About the role
As an IT infrastructure engineer, you will be responsible for establishing infrastructure from the ground up, capacity planning, disaster recovery, and day-to-day operations. You will manage, configure, and monitor our IT infrastructure, including automated backups; ensure the security and availability of resources; and work closely with engineering and operations teams to provide a robust, scalable IT infrastructure that supports our AI and robotics development workflows.
Your Responsibilities
-
Infrastructure Architecture & Operations: Design, implement, and maintain on-premise IT infrastructure (compute, storage, networking). Perform capacity planning and develop/execute backup and disaster recovery strategies. Maintain comprehensive infrastructure documentation.
-
Physical Data Center & Cloud Infrastructure: Manage and monitor on-premise IT facilities (servers, cooling, power) and hardware. Design and provision storage and compute/GPU infrastructure for high-performance workloads (ML/AI).
-
Enterprise Networking: Design and implement WAN/LAN/WiFi network topology with proper segmentation and security controls (firewalls, IDS/IPS). Configure and manage enterprise networking equipment (switches, routers, load balancers).
-
System Administration & Support: Deploy and manage Linux server infrastructure. Configure and deploy employee workstations (Linux, macOS, Windows) and manage IT equipment procurement. Provide technical troubleshooting and support.

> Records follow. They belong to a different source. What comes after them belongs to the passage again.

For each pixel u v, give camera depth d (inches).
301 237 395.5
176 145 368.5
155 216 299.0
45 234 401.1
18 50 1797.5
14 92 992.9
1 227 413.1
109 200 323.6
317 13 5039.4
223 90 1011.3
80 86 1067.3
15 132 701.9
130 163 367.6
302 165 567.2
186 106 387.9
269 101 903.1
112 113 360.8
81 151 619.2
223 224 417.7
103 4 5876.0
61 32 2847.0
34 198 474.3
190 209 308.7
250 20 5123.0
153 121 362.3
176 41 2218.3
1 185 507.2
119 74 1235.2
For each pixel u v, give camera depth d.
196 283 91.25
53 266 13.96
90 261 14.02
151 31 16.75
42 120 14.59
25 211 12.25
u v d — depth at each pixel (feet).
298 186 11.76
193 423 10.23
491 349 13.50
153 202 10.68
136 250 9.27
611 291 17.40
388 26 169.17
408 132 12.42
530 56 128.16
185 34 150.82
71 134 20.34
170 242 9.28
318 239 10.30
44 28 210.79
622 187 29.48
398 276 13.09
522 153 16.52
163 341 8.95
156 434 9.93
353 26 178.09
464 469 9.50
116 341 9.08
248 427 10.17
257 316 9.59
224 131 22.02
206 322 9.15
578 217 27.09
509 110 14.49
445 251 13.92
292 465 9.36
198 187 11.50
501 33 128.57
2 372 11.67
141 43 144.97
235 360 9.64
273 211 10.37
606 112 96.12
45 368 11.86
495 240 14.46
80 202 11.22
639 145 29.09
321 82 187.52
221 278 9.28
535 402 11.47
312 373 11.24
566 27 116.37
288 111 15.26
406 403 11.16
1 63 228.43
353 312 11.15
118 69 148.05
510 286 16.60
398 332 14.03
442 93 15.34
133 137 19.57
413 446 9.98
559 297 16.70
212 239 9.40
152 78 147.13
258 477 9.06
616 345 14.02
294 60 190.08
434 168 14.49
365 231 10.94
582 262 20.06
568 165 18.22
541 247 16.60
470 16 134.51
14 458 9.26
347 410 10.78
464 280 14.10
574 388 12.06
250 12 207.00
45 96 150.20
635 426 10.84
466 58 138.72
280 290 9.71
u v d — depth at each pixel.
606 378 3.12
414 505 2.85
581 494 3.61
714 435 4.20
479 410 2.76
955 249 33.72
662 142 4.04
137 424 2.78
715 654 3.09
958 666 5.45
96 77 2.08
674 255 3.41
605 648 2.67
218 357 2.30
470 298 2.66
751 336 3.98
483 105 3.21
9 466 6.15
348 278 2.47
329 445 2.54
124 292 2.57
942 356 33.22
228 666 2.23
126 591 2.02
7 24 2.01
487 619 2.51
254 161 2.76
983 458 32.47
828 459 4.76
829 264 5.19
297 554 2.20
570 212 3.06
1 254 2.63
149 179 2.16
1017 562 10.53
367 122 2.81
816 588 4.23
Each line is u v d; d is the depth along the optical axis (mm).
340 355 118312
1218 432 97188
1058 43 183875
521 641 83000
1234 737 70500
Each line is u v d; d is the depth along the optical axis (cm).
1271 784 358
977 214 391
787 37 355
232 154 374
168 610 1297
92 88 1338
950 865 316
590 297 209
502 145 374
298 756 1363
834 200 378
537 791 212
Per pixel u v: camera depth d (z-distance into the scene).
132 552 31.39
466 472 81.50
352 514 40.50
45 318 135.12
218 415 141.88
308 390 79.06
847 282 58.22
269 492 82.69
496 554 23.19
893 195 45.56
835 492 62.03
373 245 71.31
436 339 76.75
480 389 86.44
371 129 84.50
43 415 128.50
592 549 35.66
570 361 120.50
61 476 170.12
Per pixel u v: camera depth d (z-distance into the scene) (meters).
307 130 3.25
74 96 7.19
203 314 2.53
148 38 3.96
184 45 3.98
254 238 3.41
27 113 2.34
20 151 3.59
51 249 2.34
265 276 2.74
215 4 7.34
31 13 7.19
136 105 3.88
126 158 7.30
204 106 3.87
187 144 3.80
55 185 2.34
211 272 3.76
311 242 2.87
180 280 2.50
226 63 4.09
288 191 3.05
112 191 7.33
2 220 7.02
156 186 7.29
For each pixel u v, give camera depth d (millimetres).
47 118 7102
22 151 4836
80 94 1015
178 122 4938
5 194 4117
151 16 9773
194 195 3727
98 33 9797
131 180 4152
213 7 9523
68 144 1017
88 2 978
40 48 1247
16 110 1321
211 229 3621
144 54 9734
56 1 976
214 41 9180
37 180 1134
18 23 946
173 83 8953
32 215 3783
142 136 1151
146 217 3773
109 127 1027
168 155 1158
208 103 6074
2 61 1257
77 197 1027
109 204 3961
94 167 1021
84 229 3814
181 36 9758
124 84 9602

Manage user accounts with SSO.
-
Vendor Management: Establish and manage relationships with technology vendors, negotiate contracts, and coordinate with service providers (ISPs, colocation).
Essential Skills
-
Proven track record in building or transforming infrastructure.
-
Deep expertise in enterprise networking (WAN/LAN, VLANs, routing, switching, firewalls, VPNs).
-
Strong hands-on experience with server hardware assembly, configuration, and maintenance.
-
Expert knowledge of storage (RAID, SAN/NAS) and backup/recovery solutions.
-
Experience with Linux server administration and troubleshooting.
-
Solid understanding of data center operations (power, cooling, security).
-
Hands-on experience provisioning and managing GPU infrastructure.
-
Scripting skills (Python, Bash) for automation.
-
Experience with Infrastructure-as-Code (Terraform, Ansible).
-
Strong problem-solving and troubleshooting skills for complex hardware and network issues.
-
Excellent documentation and communication skills.
-
Self-motivated and able to work independently in a fast-paced environment.